**** Supplied data ****
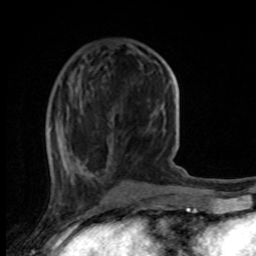
Breast MRI, one axial slice. Slice 35 of 100 in the series (ordered by position). Cropped to one breast. Dynamic contrast-enhanced series, time point 2 of 8 at this slice position (early post-contrast). 1.5 T. TE 4.2 ms, TR 7 ms. 2 mm slice thickness. 256 × 256 image matrix. Female patient.
Annotated regions visible in this slice (semi-automatically segmented with operator editing):
- enhancing-tissue mask used for the functional tumour volume (all voxels passing the contrast-enhancement thresholds inside the analysis volume; usually the tumour): bounding box (x1, y1, x2, y2) in pixels: (49, 62, 163, 178)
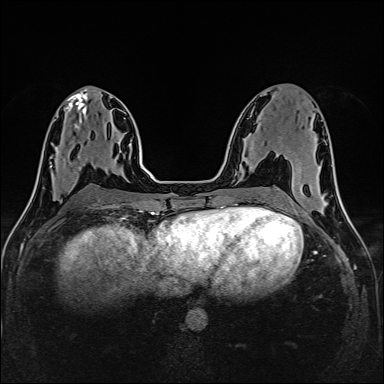
Breast MRI (dynamic contrast-enhanced), one axial slice. Dynamic contrast-enhanced series, time point 2 of 6 at this slice position (early post-contrast). 1.5 T. TE 2.4 ms, TR 5.2 ms. 1 mm slice thickness. 384 × 384 image matrix, field of view 300 × 300 mm. Female patient.
Outlined on this slice (semi-automatic segmentation, software-assisted and operator-edited):
- enhancing-tissue mask used for the functional tumour volume (all voxels passing the contrast-enhancement thresholds inside the analysis volume; usually the tumour): bounding box <51,158,88,173> (left, top, right, bottom; pixels)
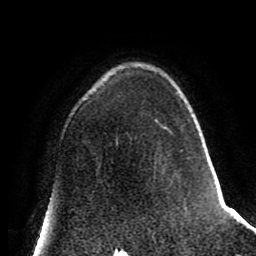
Breast MRI (dynamic contrast-enhanced), one axial slice; position 55 of 80 along the scan axis; cropped to one breast; dynamic contrast-enhanced series, time point 2 of 8 at this slice position (early post-contrast); 1.5 T; TE 2.6 ms, TR 5.6 ms; 2 mm slice thickness; 256 × 256 image matrix, field of view 170 × 170 mm. Female patient.
Outlined on this slice (semi-automatic segmentation, software-assisted and operator-edited):
- enhancing-tissue mask used for the functional tumour volume (all voxels passing the contrast-enhancement thresholds inside the analysis volume; usually the tumour): bounding box [x1, y1, x2, y2] px = [155, 92, 177, 133]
****
All of the data should come back exactly as written, but without pictures.

• **Output of the exercise**:
Breast MRI, one axial slice. Slice 35 of 100 in the series (ordered by position). Cropped to one breast. Dynamic contrast-enhanced series, time point 2 of 8 at this slice position (early post-contrast). 1.5 T. TE 4.2 ms, TR 7 ms. 2 mm slice thickness. 256 × 256 image matrix. Female patient.
Annotated regions visible in this slice (semi-automatically segmented with operator editing):
- enhancing-tissue mask used for the functional tumour volume (all voxels passing the contrast-enhancement thresholds inside the analysis volume; usually the tumour): bounding box (x1, y1, x2, y2) in pixels: (49, 62, 163, 178)
Breast MRI (dynamic contrast-enhanced), one axial slice. Dynamic contrast-enhanced series, time point 2 of 6 at this slice position (early post-contrast). 1.5 T. TE 2.4 ms, TR 5.2 ms. 1 mm slice thickness. 384 × 384 image matrix, field of view 300 × 300 mm. Female patient.
Outlined on this slice (semi-automatic segmentation, software-assisted and operator-edited):
- enhancing-tissue mask used for the functional tumour volume (all voxels passing the contrast-enhancement thresholds inside the analysis volume; usually the tumour): bounding box <51,158,88,173> (left, top, right, bottom; pixels)
Breast MRI (dynamic contrast-enhanced), one axial slice; position 55 of 80 along the scan axis; cropped to one breast; dynamic contrast-enhanced series, time point 2 of 8 at this slice position (early post-contrast); 1.5 T; TE 2.6 ms, TR 5.6 ms; 2 mm slice thickness; 256 × 256 image matrix, field of view 170 × 170 mm. Female patient.
Outlined on this slice (semi-automatic segmentation, software-assisted and operator-edited):
- enhancing-tissue mask used for the functional tumour volume (all voxels passing the contrast-enhancement thresholds inside the analysis volume; usually the tumour): bounding box [x1, y1, x2, y2] px = [155, 92, 177, 133]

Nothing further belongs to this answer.